With her son convulsing on the floor of a Jean Coutu pharmacy in Montreal’s West Island last Thursday, Sabrina Stoute, a registered nurse, demanded the store’s pharmacist call 911.
“She told me that she was on hold,” she told Global News.
“Still on hold, still on hold; it was about 15 minutes — 15 to 20 [minutes], even.”
The mother of four said she was shocked 911 put her on hold.
“All the while, he was unresponsive and seizing on the ground,” Stoute recalls.
It took another 10 minutes for first responders to arrive and an additional 10 minutes after that for the ambulance to get to the Jean Coutu.
“I was in shock, the mum was in shock, she couldn’t believe it. This is the first time 911 put us on hold. It’s very unusual,” said Chantal Zeidan, the pharmacist.
Montreal police spokesperson Manuel Couture said that in 96 per cent of cases across Canada, calls put on hold are usually answered within 10 seconds.
“Here, in Montreal, we have three seconds before we answer, so we have really good statistics, but it happens,” he told Global News.
Couture pointed out that every 10 minutes, there are an average of 30 people calling 911.
“During times when there is a high amount of calls, it happens that you can be put on hold for a few seconds,” he said, advising that people stay on the line to keep their priority position.
“Normally, there should be somebody who answers right away or within a few seconds.”
Cameron, 19, has a recent history of seizures and was just released from hospital on May 10; doctors have yet to figure out what’s causing them.
The teen lives with global developmental delay and microcephaly, but that hasn’t stopped him from being an active part of his community.
“He’s very involved, he helped people during the floods.
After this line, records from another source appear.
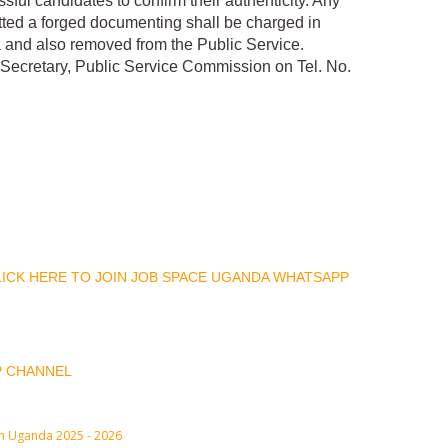
ful candidates to confirm their authenticity. Any
tted a forged documenting shall be charged in
 and also removed from the Public Service.
he Secretary, Public Service Commission on Tel. No.
CLICK HERE TO JOIN JOB SPACE UGANDA WHATSAPP
P CHANNEL
in Uganda 2025 - 2026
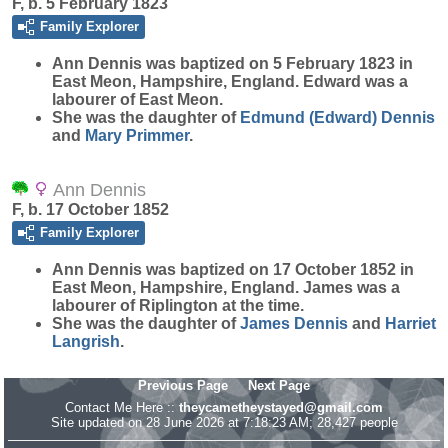
F, b. 5 February 1823
Family Explorer
Ann
Dennis
was baptized on 5 February 1823 in
East Meon, Hampshire, England. Edward was a
labourer of East Meon.
She was the daughter of
Edmund (Edward)
Dennis
and
Mary
Primmer
.
Ann Dennis
F, b. 17 October 1852
Family Explorer
Ann
Dennis
was baptized on 17 October 1852 in
East Meon, Hampshire, England. James was a
labourer of Riplington at the time.
She was the daughter of
James
Dennis
and
Harriet
Langrish
.
Previous Page
Next Page
Contact Me Here ::
theycametheystayed@gmail.com
Site updated on 28 June 2026 at 7:18:23 AM; 28,427 people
He’s quite the inspiring young man,” his mother told Global News.
After being transferred to the Montreal Neurological Institute from the Lakeshore General Hospital, Cameron fell into a catatonic state — a state of stupor or unresponsiveness in a person who is otherwise awake, not even responding to painful stimuli.
She has been by his side ever since.
“It’s been really hard,” Stoute said tearfully, adding that her youngest son is only 14.
“It’s all on my shoulders. I’m running left, right and centre and trying to keep the boat afloat. It’s really difficult. It’s a major strain.”
Monday evening, Cameron finally woke up. Tests are still underway to figure out what is causing his seizures.
“I’m really worried about him. I just want to know what’s going to happen to him and go from there,” she said.
What also brings Stoute to tears is the help she’s received from mothers in her neighbourhood.
“Mums in the community made meals, I have so much food, I have nowhere to put it,” she said.
“These people are just so kind. When you’re a good person, like Cameron is, you do good things and karma comes back to you.”